Kana Transliterations

This specification defines how to implement general-purpose Kana transliterators.

Conformance

A conforming implementation MUST use the steps to convert a string into Katakana to implement Hiragana to Katakana conversions, or the steps to convert a string into Hiragana to implement Katakana to Hiragana conversions.

Hiragana to Katakana

To convert a string into Katakana with string input, run these steps:

  1. Return the result of running the steps to transliterate a string input with the Hiragana to Katakana table.

Katakana to Hiragana

To convert a string into Hiragana with string input, run these steps:

  1. Return the result of running the steps to transliterate a string input with the Katakana to Hiragana table.

Normalization

To normalize a Kana string input, run these steps:

  1. Let output be the empty string.
  2. Let length be the length of input.
  3. Let mapping table be the Normalization table.
  4. Let i be zero.
  5. While i is less than length:
    1. Let char be ith code point within input.
    2. Let mark be the empty string.
    3. If i + 1 is less than length:
      1. Set mark to (i + 1)th code point within input.
    4. If mark is not the empty string and mapping table [ char followed by mark ] exists:
      1. Append mapping table [ char followed by mark ] to output.
      2. Increment i by two.
    5. Otherwise, if mapping table [ char ] exists:
      1. Append mapping table [ char ] to output.
      2. Increment i by one.
    6. Otherwise:
      1. Append char to output.
      2. Increment i by one.
  6. Return output.

Algorithm

To transliterate a string input with mapping table, run these steps:

  1. Let output be the empty string.
  2. For each code point char in input:
    1. If mapping table [ char ] exists:
      1. Append mapping table [ char ] to output.
    2. Otherwise:
      1. Append char to output.
  3. Return output.
A mapping table [ char ] value can have more than one code points.

Tables

Tables referenced from this specification are defined in the maps.json data file https://github.com/manakai/data-chars/blob/master/data/maps.json (documentation: https://github.com/manakai/data-chars/blob/master/doc/maps.txt), which is a normative part of this specification.

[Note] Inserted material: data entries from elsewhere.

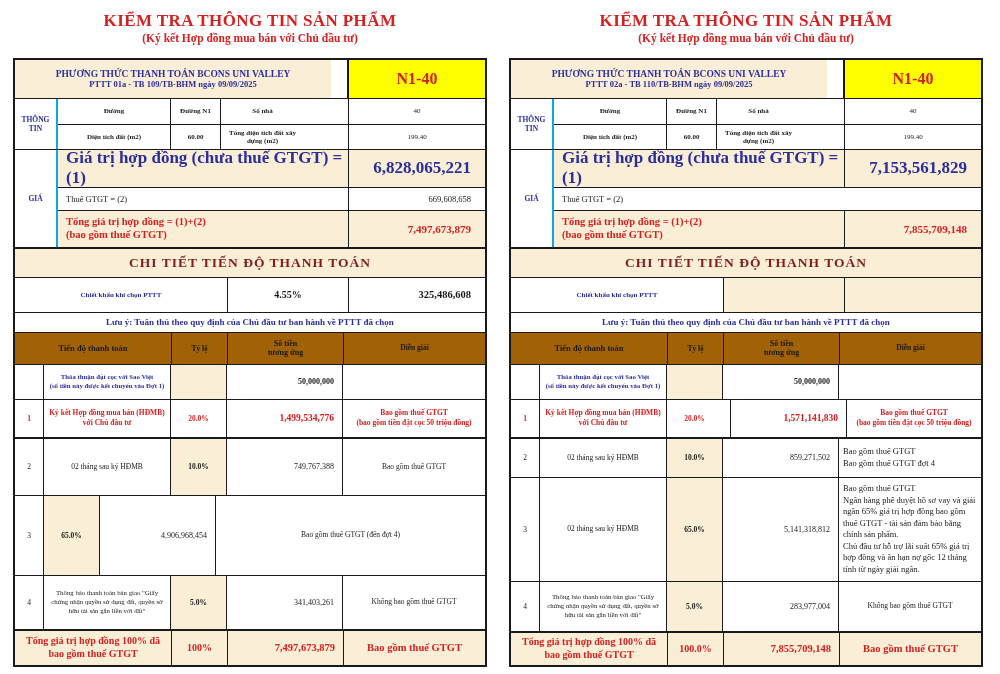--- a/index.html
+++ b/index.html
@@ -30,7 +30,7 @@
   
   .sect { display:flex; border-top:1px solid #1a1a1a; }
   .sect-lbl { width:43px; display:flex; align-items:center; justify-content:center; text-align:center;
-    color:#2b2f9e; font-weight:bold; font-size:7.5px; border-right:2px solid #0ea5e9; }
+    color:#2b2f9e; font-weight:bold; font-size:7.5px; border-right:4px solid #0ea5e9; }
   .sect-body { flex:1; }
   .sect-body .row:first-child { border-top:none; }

The JSON data file contains several mapping tables, identified by a name, containing entries from code points to code points. For the purpose of this specification, they are considered as maps of string to string entries with following names:

json
Name in JSON data file
this
Name in this specification
json
kana:h2k
this
Hiragana to Katakana table
json
kana:k2h
this
Katakana to Hiragana table
json
kana:normalization
this
Normalization table
Any other mapping tables in the JSON data file are not used by this specification.

These tables will be updated when new Kana characters are added to the Unicode Standard. Implementations SHOULD be prepared for updating their tables.

References

This specification depends on the Infra Standard https://infra.spec.whatwg.org/. The terms for each, while, code point, length, string, append, ordered map, entry, and exists are defined by the Infra Standard.

Test data

This section is non-normative.

There are test data:

License

Per CC0 https://creativecommons.org/publicdomain/zero/1.0/, to the extent possible under law, the author of this specification has waived all copyright and related or neighboring rights to this specification.

Notes

This section is non-normative.

See 平仮名と片仮名 for rationale.